As ever there is a long list of large US companies announcing their intention to buyback their own shares. Anheuser-Busch, makers of Budweiser beer, Avon Products, multi-media company Gannet, pharmaceutical giant Merck and Wells Fargo have all made announcements in the last few weeks. Tim Chesterfield, US investment manager at Pavilion Asset Management, says: "Some of the old world companies outside the IT arena do this because the management believe that at this juncture, when everyone wants IT companies, they are being unfairly treated and that their stock is undervalued."
As a result they see now as a good time to buy back their stock and reduce their issued share capital and push up their P/E ratio.
Even so the traditional bullish reception that such an announcement used to bring has evaporated with fund managers no longer seeing a buyback as the signal for optimism it once was.
"It is fair to say that a while ago people would look for companies to buy back stock as a vote of confidence," Chesterfield says, "but what people look for now is topline growth."
Neil Smeaton, US fund manager at Scottish Equitable says that he believes buy-back had become less of a market feature than it used to be, and predicted that it would continue to wane.
He forecasts that higher corporate debt in the US, greater corporate investment in technology, and an erosion of the link between the announcement of a big buyback and an instant increase in share price were depressing buyback rates.
"I'm not sure that it will ever drop away completely," he says, "but it will become even less of a feature than it is now. American companies have less cash than earlier in the economic cycle.
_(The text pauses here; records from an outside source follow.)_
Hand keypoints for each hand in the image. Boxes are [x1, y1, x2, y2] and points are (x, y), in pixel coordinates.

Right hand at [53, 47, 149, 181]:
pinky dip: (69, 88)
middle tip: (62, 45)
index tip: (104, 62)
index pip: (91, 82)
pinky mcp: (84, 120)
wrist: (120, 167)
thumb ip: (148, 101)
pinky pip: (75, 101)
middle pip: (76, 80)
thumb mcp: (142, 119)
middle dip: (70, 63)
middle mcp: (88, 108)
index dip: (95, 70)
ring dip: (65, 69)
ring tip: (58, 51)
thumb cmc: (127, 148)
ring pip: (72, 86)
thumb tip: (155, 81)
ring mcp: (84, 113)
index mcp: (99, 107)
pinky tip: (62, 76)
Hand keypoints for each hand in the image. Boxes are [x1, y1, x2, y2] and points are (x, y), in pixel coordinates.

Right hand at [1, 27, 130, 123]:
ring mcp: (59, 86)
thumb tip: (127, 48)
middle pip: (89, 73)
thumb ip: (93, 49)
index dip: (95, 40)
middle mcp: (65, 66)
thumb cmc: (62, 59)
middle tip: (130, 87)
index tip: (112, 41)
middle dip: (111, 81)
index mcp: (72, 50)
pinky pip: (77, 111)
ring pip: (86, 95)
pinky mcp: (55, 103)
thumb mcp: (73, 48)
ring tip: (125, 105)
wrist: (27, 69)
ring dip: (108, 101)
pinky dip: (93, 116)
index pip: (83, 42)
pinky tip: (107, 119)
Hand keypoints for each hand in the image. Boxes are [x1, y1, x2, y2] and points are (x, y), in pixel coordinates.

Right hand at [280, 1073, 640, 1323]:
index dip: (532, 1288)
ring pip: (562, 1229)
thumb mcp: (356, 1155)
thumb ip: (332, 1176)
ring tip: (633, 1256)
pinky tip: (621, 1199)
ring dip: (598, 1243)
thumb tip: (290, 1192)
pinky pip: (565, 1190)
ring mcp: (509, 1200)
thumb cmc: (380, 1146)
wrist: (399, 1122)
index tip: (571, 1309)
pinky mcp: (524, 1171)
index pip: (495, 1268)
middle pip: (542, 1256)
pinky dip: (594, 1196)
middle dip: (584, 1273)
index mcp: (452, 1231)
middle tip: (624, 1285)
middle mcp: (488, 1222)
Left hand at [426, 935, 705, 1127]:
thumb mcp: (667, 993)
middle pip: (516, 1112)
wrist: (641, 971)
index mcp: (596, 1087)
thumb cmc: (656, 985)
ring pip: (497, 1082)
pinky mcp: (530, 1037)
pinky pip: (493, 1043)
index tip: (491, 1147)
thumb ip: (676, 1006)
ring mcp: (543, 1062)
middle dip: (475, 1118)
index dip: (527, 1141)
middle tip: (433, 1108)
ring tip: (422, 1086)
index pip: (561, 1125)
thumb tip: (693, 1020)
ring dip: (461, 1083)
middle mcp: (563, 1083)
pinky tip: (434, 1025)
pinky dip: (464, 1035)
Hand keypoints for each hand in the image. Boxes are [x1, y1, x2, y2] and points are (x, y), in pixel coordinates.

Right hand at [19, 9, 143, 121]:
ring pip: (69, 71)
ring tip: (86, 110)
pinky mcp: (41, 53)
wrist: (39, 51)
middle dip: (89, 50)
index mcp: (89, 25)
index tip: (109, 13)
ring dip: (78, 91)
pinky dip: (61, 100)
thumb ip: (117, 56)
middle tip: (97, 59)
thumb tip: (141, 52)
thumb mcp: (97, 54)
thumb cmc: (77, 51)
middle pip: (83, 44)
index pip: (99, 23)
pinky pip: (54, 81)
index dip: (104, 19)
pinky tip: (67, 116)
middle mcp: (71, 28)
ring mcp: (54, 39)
Their debts are higher and they are spending more on technology."
He thinks that the days when the announcement of a 5% buyback by a company would see an automatic boost in share price were gone.
Overall investors are more wary of buy-back promises, Smeaton says but he adds that this often indicated that there was value to be exploited.
"It doesn't necessarily say that this is the right day to start buying, but it does indicate that ultimately there is value there if you can look over the short-term investment horizon," he says.
Terry Ewing, head of US equity at Britannic Asset Management, agrees that a lot of old world companies have been left out in the cold in the rush by mutual funds and private investors to off-load underperforming stock in favour of high-growth technology shares.
"Fund managers have been forced to sell stocks and that has caused a snowball effect," he says. "That is why there have been some extremely low level valuations."